REMEMBER, YOU ARE MY LAST HOPE THAT THE TALES OF THE BAUDELAIRE ORPHANS CAN FINALLY BE TOLD TO THE GENERAL PUBLIC STOP.
WITH ALL DUE RESPECT, LEMONY SNICKET
PS YOUR SUIT WILL BE MAILED TO YOU LATER STOP.
- Depressed- is a word that often desribes someone who is feeling sad and gloomy, but in this case it describes a secret button, hidden in a crow statue, that is feeling just fine, thank you.
- Main Article: References and allusions in Lemony Snicket's works
- At the start of the novel Mr. Poe receives a phone call from Mr. Fagin, a character from Charles Dickens's novel Oliver Twist. Fagin tells Poe that he won't accept the children because they are trouble makers, which is ironic because, in Oliver Twist, Fagin runs a gang of pickpockets.

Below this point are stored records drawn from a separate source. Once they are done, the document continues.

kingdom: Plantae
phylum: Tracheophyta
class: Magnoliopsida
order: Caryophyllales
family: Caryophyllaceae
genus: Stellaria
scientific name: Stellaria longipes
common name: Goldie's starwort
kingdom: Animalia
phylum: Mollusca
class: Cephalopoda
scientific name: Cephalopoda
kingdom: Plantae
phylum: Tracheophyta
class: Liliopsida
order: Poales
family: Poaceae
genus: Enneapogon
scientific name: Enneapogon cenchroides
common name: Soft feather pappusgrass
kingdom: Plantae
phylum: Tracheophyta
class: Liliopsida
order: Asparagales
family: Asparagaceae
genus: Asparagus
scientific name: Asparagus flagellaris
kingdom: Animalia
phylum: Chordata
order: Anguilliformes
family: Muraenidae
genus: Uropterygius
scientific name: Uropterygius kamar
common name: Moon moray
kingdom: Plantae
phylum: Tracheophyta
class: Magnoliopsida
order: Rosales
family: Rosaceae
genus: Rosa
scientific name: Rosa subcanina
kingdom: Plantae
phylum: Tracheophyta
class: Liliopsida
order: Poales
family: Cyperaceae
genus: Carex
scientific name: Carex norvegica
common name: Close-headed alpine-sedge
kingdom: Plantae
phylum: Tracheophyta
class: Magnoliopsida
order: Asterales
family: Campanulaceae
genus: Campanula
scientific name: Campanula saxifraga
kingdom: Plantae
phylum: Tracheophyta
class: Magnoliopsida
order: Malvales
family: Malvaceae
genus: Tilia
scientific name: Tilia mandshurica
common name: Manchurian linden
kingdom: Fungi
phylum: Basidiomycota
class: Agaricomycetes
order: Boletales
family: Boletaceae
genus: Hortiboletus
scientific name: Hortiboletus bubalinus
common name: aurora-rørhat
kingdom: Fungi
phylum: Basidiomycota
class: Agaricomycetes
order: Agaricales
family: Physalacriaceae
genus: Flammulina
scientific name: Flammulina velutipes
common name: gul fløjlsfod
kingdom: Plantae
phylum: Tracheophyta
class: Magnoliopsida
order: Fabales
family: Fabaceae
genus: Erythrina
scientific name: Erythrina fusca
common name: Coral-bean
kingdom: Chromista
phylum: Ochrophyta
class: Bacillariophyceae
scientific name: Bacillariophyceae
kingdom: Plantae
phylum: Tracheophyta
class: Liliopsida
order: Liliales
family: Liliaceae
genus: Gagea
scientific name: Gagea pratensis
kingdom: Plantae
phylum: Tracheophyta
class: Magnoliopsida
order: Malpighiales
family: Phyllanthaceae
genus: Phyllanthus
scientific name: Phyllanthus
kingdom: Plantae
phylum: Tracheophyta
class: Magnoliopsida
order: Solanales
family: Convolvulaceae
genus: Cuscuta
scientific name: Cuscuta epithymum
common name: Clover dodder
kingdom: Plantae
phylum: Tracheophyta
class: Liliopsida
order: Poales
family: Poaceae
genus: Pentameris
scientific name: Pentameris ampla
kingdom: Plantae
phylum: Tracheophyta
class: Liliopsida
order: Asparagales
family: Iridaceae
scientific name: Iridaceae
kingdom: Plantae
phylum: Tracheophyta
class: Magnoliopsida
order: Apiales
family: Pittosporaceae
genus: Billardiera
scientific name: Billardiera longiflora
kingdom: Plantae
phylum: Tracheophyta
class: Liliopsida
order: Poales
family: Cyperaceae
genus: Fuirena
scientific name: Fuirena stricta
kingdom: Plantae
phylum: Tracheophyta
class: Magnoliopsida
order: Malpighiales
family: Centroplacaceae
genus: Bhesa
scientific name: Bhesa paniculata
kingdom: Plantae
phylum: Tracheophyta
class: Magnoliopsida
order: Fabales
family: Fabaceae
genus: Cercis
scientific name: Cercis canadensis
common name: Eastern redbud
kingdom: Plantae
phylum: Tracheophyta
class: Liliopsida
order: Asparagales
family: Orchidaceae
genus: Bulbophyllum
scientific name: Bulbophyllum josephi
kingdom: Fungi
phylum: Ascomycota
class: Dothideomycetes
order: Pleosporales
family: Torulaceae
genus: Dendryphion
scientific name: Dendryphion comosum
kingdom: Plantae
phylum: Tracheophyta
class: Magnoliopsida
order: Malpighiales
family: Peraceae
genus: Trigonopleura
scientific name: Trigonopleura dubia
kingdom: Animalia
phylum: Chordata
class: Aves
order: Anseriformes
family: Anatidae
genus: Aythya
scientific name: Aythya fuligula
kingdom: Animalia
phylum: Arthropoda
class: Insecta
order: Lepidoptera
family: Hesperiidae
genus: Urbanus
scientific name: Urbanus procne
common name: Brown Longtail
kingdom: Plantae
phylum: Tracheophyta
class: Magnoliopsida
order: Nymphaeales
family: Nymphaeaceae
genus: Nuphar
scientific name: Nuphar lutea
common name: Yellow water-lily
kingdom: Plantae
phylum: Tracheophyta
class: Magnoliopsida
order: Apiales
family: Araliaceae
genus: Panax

- Mr. Lesko, a town resident, has the same last name as author Matthew Lesko, who offered to teach his audience how to get free things. In The Vile Village, Mr. Lesko says that he is fine with receiving free labor from the Baudelaire children as they do his chores, so long as he does not have to parent the children.
- The name "Detective Dupin" is a reference to Edgar Allan Poe's character C. Auguste Dupin.
- "Officer Luciana," Esmé's disguised name, is probably a reference to a character in Catch-22, a novel by Joseph Heller, who tears up an address and can never find it again, just as Esmé tears the Quagmire notebooks and they are never fully reassembled.
- Nevermore Tree is a reference to Edgar Allan Poe's poem "The Raven," in which a raven repeats the word "Nevermore."
- One of the towns on the "It Takes a Village to Raise a Child" brochure is named Ophelia, perhaps referencing Ophelia from Shakespeare's Hamlet. Mr. Poe dislikes the bank in this town, perhaps because Ophelia's father is the originator of the saying, "Neither a borrower nor a lender be."
- Ogden Nash, a poet who wrote couplets, is mentioned.
- The initial unnerving nature of the crows in the city may be a nod to Alfred Hitchcock's The Birds.
- When Hector quotes "one of the Baudelaires' favorite books" by saying, "Curioser and curiouser," he is quoting Lewis Carrol's Alice in Wonderland.
- Five of Sunny's utterances, "Pipit," "Grebe," "Merganser," "Towhee," and "Vireo," are the names of birds.
- Sunny uses the word "Scylla" to explain that it would be better to live with regret on the Self-Sustaining Hot Air Mobile Home than to be burned to death at the stake. This is a reference to one of a pair of sea monsters in Homer's The Odyssey. The two monsters live so close together that it is virtually impossible to avoid both, and so Odysseus chose to head towards Scylla (the less dangerous of the two). Interestingly, Scylla and Charybdis were also mentioned in The Ersatz Elevator, although Klaus incorrectly claims that Heracles, rather than Odysseus, encountered them and escaped "by turning them both into whirlpools."
Several editions of The Vile Village have been published. Some of these include foreign editions or re-prints such as: The Vile Village (UK), The Vile Village (UK Paperback) and L'arbre aux Corbeaux.
The Vile Village (UK)
This edition has the same content as in the original one. The main difference here is the cover, which is black, has different fonts and a wine-red spine. Some colors in Brett Helquist's cover illustration were also changed. The book is published by Egmont. On each of the UK versions, between the coloured spine and the black cover there are narrow images depicting a reference to each books content. The Vile Village features a row of feathers. This is repeated on the back cover.
The Vile Village (UK Paperback)
This is a paperback version of The Vile Village released in the UK by Egmont Books in 2010. It has Lemony Snicket written on the top with A Series of Unfortunate Events written below it in an eye shape.
L'arbre aux Corbeaux
This French edition, published by Nathan Poche has a very different cover, Brett Helquist's illustration is not seen here, apart for a portrait of the Baudelaires. It is almost entirely black, with a white illustration of a crow.